Saturday, May 5, 2007

Effortlessness - simple yet challenging


I have been drawn to certain teachings (or should I say different expressions of the same fundamental teaching) and have been collecting them here. Thanks to James from the Buddhist blog I have added another. I will briefly butcher the underlying premise and then hope that your own practice and the words of others will do more justice to that which is being conveyed.

As I wrote at The Buddhist Blog, perception and intellect are limited - not bad, not something to be shunned or minimized, but also not relied on to grasp the Truth being described. I think to some looking at Buddhism from the outside such admonitions may seem like forms anti-intellectualism or anti-rationalism, given the focus on using various combinations of our intellect and our perceptions to form our basic maps of reality (memory, imagination, etc). But even so, it doesn't take much to demonstrate that both the intellect and perception, while important and useful, are woefully limited.

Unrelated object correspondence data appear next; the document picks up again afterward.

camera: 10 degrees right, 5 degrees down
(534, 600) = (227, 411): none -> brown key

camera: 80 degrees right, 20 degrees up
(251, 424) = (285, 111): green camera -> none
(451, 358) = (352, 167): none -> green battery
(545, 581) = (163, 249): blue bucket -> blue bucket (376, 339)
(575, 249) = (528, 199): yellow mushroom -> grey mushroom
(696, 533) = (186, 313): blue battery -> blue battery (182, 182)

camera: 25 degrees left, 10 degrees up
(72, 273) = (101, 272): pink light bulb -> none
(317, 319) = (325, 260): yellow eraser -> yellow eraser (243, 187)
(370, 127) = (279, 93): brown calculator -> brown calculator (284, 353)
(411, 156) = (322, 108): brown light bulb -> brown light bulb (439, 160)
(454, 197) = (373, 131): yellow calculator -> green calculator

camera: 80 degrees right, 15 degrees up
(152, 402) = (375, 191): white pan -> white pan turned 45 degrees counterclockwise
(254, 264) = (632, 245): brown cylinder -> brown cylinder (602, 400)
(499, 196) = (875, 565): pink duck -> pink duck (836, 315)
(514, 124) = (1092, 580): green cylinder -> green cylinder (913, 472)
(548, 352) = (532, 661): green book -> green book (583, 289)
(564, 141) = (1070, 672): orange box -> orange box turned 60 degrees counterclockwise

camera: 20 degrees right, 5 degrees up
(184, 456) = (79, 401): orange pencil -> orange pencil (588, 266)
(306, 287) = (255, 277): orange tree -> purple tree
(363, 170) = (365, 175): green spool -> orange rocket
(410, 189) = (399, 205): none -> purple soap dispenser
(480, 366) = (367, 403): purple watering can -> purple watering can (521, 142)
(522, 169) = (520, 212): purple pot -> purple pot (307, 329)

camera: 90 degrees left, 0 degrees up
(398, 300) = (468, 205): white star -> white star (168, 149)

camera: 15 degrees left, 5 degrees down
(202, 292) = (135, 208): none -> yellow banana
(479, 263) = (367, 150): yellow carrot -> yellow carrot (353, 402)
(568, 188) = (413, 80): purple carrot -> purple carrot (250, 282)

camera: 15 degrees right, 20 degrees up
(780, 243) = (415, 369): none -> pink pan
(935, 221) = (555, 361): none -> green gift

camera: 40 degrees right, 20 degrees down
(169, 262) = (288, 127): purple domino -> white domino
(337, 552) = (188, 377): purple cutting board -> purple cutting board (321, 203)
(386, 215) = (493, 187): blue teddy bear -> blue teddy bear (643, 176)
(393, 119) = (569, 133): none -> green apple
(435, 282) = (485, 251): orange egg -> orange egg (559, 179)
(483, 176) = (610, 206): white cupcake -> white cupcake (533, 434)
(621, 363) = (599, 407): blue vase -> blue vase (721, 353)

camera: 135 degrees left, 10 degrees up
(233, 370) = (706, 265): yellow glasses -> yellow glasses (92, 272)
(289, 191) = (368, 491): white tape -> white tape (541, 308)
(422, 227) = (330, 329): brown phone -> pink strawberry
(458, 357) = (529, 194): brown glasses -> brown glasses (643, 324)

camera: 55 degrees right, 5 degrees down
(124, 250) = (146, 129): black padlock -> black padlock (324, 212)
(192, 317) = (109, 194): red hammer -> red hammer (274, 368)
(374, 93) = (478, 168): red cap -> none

Instead the practice advocated in some form or another by various Buddhist traditions (but most blatantly by Chan/Zen) is paying attention/focusing on (our) actions, effortlessly, without resorting to judgment or elaboration or abstraction. To truly grasp (realize? ...notice?) that sitting is sitting, crapping is crapping, scratching is scratching. No greater or deeper revelation is necessary from reflection or sensation to improve upon such attentiveness (which is not an obsessive focus of great mental force being constantly applied like neurotic self-consciousness). And in that situation, one is also not "being in the moment", which is already an abstraction and the start of dualistic thinking, but simply being. Whether our appreciation this results from a visualization practice of Tibetan Buddhism or from the true entrusting of Shin Buddhism or the direct focus of Zen or some other tradition or lineage is irrelevant. That is why so many of the quotes are from such a diverse array of places and times. So here are those who can and have said it far better and more succinctly than I could ever hope to:

"Affliction is Bodhi and the cycle of birth and death is Nirvana"
-Platform Sutra of Hui Neng

"Form is no other than emptiness, emptiness no other than form; form is exactly emptiness, emptiness exactly form"
-Heart Sutra

"The Way does not require cultivation, just don't pollute it."
-Chan ancestor Mazu

Recent quotes from Beliefnet:

"Although you may understand the explanations, if you are still suffering because of problems, you clearly do not understand the true nature of your mind, your body, and your senses."
-Lama Zopa Rinpoche

"You have always been one with the Buddha, so do not pretend you can ATTAIN to this oneness by various practices."
-Huang Po

"Just understand that birth-and-death is itself nirvana. There is nothing such as birth and death to be avoided; there is nothing such as nirvana to be sought. Only when you realize this are you free from birth and death."
-Dogen

"Hear me, future disciples!
Your time will have been badly wasted if you neglect to put this teaching into practice."

"What you should do is to know your own mind and realize your own buddha-nature, which neither rests nor moves, neither becomes nor ceases to be, neither comes nor goes, neither affirms nor denies, neither stays nor departs."
-The Sutra of Hui-Neng

The current quotes being added to the list:

"Happy is one who knows samsara and nirvana are not two."
-Milarepa, "Drinking the Mountain Stream"

"Enlightenment is a way of saying that all things are seen in their intrinsic empty nature, their Suchness, their ungraspable wonder. Names or words are merely incidental, but that state which sees no division, no duality, is enlightenment."
-Prajnaparamita

At this moment, is there anything lacking? Nirvana is right here now before our eyes. This place is the lotus land. This body now is the Buddha.